▸ **EXTRACT TO READ**

Speeding up NS-2 scheduler

(Part of the NS-2 enhancement project)

David X. Wei

Netlab @ Caltech

Sep 2005

This is a patch that can speed up the NS-2 scheduler by improving the Calendar Queue data structure in the scheduler. Especially, it can help to speed up many simulations with high speed long distance network. Some simulations that need one day with the original NS2 scheduler can now be finished in an hour. The patch is for NS-2.28. You may need some modification if you want to install it for higher version.

News:

Patch for NS-2.28 / 2.29:

The patch can be downloaded from here. It is for NS-2.28 or NS-2.29. To install the patch, you need to take the following steps, assuming you have successfully installed and run NS-2.28 or NS-2.29 in your computer:

  1. Copy the patch to ns-allinone-2.28/ns-2.28 (or ns-2.29)

▸ **DATA SECTION**
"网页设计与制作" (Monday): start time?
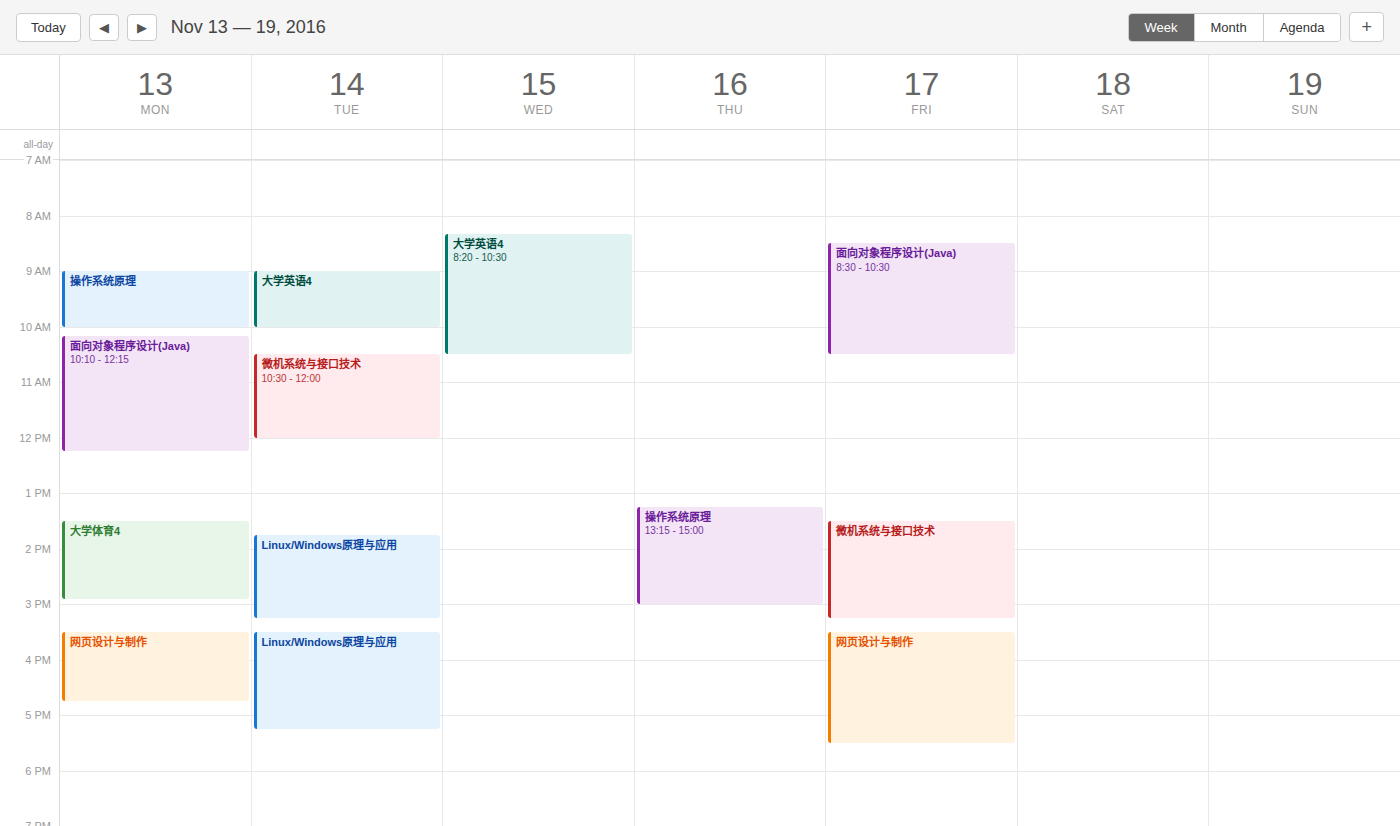
3:30 PM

▸ **TO DO**
A: Translate this sentence from the NS-2 scheduler page into Spanish: "Some simulations that need one day with the original NS2 scheduler can now be finished in an hour."
B: Duplicate the part of the NS-2 scheduler page starting with "The patch can" and going on through "ns-allinone-2.28/ns-2.28 (or ns-2.29)".

▸ **THE RESPONSES**
A: Algunas simulaciones que requieren un día con el planificador original de NS2 ahora pueden completarse en una hora.

B:
The patch can be downloaded from here. It is for NS-2.28 or NS-2.29. To install the patch, you need to take the following steps, assuming you have successfully installed and run NS-2.28 or NS-2.29 in your computer:

  1. Copy the patch to ns-allinone-2.28/ns-2.28 (or ns-2.29)